The Department of Labor will begin annual studies on self‐insured plans using data
collected from Form 5500.

Tomorrow:  Impacts in 2012

Health Care Reform Legislation – Impacts later in 2010

Our friends at Hawkins, Ash, Baptie & Company, Tax Advisors & CPA’s have published a great chart showing the impacts of the health care reform legislation.

Today’s focus:   Later in 2010

Temporary reinsurance program for employers that provide retiree health coverage for employees over age 55 begins within 90 days of enactment.

Temporary high‐risk pool program for people who cannot obtain individual coverage due to preexisting conditions begins within 90 days of enactment. Employers are prohibited from sending individuals to the high‐risk pool, with associated fines.

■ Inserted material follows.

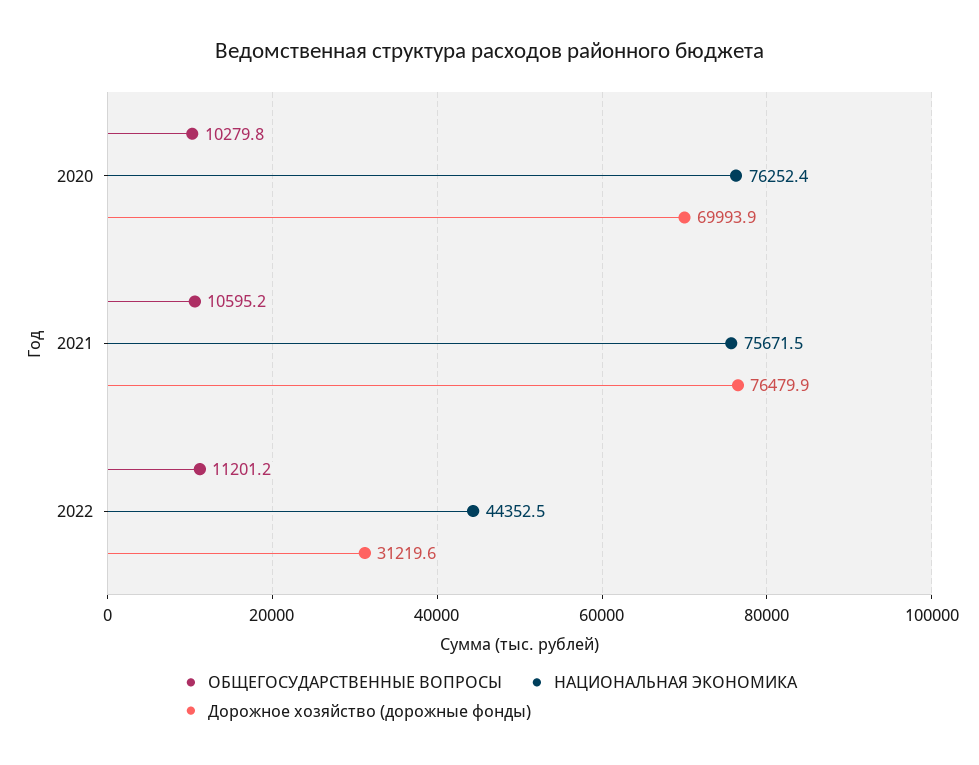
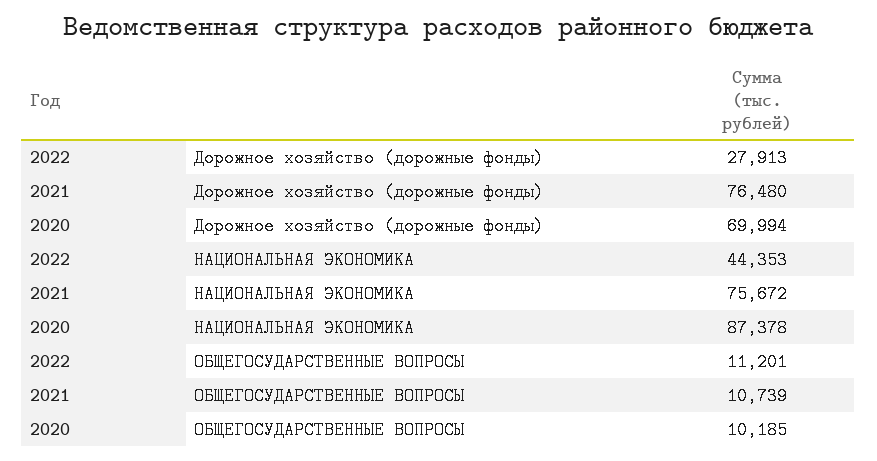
ОБЩЕГОСУДАРСТВЕННЫЕ ВОПРОСЫ, 2020: 10279.8 -> 10185
НАЦИОНАЛЬНАЯ ЭКОНОМИКА, 2020: 76252.4 -> 87378
ОБЩЕГОСУДАРСТВЕННЫЕ ВОПРОСЫ, 2021: 10595.2 -> 10739
Дорожное хозяйство (дорожные фонды), 2022: 31219.6 -> 27913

Group plans will be required to comply with the Internal Revenue Section 105(h) rules that prohibit discrimination in favor of highly compensated individuals (which currently apply to self‐insured plans) within six months of enactment.

Lifetime limits on the dollar value of benefits for any participant or beneficiary for all fully insured and self‐insured groups and individual plans are prohibited by current law within six months of enactment. Annual limits will be allowed only through plan years beginning prior to January 1, 2014 only on DHHS‐defined non‐essential benefits, and after than be prohibited. This requirement was extended to grandfathered plans.

All group and individual plans, including self‐insured plans, within six months of enactment, will have to cover dependents up to age 26 under current law. This requirement was extended to grandfathered plans. It also would establish that dependents could be married and would be eligible for the group health insurance income tax exclusion. However, through 2014, grandfathered group plans only have to cover dependents that do not have another source of employer‐sponsored coverage.

All group and individual health plans, including self‐insured plans, will have to cover preexisting conditions for children 19 and under for plan years beginning on or after six months after date of enactment. Grandfathered status applies for group health plans.

Health coverage rescissions, within six months of enactment, will be prohibited for all health insurance markets, including self‐insured plans, except for cases of fraud or intentional misrepresentation. This requirement was extended to grandfathered plans.

All group and individual plans, including self‐insured plans, will have to cover specific preventive care services with no cost‐sharing. They also will have to cover emergency services at the in‐network level regardless of provider, allow enrollees to designate any in‐network doctor as their primary care physician (if they require a primary care physician designation already) and have a coverage appeal process.  This requirement is extended to grandfathered plans.

Federal grant program for small employers providing wellness programs to their employees will take effect.